Они все смеются над каким-то замечанием Мэтта. Как чудесно они ладят, как хорошо было бы хоть иногда почувствовать себя сопричастной!
– А вот и они! – восклицает папа. – Наши девочки!
Ну да. Это – мы.
– У вас есть что выпить? – спрашивает Роб.
– Да, все путем! – отвечаю я, крепче сжимая высокий бокал, полный шампанского.
– Классная вечеринка, Эбби! – объявляет Мэтт, чмокая ее в щеку, которую она вежливо отодвигает.
– С днем рождения, Эбони! – воркует дядя Роб, чей поцелуй в лоб Эбони принимает с восторгом. В подарок на день рождения она лишь хочет подтверждения со стороны, что устроила классную вечеринку и чтобы о ее празднике люди говорили еще полгода.
И тут происходит нечто ужасное.
Диджей ставит следующую песню в своей программе, и все мы застываем на месте.

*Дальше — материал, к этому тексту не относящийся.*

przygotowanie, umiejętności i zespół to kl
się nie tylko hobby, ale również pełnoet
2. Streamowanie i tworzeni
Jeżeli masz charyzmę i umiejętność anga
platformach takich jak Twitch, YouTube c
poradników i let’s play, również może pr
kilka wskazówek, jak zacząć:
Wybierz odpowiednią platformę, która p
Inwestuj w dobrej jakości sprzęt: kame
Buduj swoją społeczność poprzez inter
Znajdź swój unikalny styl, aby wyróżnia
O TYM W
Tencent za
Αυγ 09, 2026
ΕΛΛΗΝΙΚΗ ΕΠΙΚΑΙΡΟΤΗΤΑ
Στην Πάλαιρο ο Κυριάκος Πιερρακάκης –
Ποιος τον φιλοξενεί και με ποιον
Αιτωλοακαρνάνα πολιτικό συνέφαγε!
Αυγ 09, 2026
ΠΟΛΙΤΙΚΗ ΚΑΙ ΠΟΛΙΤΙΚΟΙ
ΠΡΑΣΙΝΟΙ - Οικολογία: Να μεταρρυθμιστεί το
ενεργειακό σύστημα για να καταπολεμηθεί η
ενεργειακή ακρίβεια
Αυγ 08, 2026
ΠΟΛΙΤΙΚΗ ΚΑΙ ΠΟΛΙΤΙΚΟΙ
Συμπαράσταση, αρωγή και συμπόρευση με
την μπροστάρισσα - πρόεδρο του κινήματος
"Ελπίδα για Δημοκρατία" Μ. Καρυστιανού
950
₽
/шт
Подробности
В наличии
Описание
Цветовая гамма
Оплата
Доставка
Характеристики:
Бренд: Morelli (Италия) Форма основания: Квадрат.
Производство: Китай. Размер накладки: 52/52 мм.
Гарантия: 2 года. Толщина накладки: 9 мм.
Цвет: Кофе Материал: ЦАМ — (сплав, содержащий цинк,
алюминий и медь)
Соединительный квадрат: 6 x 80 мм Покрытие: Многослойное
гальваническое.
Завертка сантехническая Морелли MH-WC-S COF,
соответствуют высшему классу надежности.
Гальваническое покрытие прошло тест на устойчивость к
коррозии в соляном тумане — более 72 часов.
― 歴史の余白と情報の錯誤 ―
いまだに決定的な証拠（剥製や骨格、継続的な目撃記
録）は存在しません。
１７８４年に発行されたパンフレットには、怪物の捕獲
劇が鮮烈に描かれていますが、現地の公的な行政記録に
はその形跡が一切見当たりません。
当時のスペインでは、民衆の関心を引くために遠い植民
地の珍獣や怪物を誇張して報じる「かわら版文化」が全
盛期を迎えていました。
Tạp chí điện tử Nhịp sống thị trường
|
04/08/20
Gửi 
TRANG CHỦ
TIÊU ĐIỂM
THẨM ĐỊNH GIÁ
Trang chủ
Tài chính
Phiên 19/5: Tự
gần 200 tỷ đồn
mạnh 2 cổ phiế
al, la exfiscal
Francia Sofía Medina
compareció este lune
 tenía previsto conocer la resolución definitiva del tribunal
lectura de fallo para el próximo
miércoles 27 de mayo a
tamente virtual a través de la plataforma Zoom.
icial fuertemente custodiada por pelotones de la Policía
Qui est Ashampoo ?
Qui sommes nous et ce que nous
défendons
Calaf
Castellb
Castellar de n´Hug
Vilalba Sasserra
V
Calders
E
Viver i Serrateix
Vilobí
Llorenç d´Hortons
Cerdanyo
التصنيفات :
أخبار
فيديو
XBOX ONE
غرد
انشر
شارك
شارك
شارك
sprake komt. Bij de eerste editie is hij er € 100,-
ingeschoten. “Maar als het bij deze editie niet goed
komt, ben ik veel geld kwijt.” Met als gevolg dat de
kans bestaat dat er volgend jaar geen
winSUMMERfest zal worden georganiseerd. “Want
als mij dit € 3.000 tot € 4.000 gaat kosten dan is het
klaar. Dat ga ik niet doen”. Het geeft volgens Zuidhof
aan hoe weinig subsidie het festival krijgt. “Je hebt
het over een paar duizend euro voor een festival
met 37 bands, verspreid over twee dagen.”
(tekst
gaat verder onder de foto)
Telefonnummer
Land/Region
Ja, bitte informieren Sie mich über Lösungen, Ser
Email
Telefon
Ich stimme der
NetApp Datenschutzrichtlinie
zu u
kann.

Вступление мы слышали миллион раз. Рокот барабанов и мелодичная партия гобоя эхом разносятся по саду, никто ни о чем не подозревает. За прошедшие годы мы много раз слушали эту песню вместе и каждый в отдельности, стараясь найти в ней утешение… стать ближе к ней.
Мамина любимая песня. Та, под которую ее внесли в часовню в деревянном гробу.
Наверное, такого следовало бы ожидать. Если выбираешь для похорон классическую балладу из фильма девяностых годов, следует ожидать, что время от времени будешь слышать ее где-то еще. Мама сама ее выбрала. Ей, по-видимому, говорили, что для похорон такая песня неуместна: песня про головокружительный секс, но она так ее любила, а еще решила, что, если кто-то станет поднимать брови, это будет просто уморительно. Поэтому на ее похоронах звучала именно эта баллада. В одиночестве я еще могу справиться. Но в этой ситуации, в присутствии Эбони и папы, было просто мучительно.
Когда начинаются слова, мы смотрим друг на друга, не зная, что делать. Словно на лужайке перед нами возник огромный чертов слон, спящий на траве. Эбони не отводит взгляд от папы. Он смотрит на нас обоих, а потом на целую вечность вперивает взгляд себе под ноги.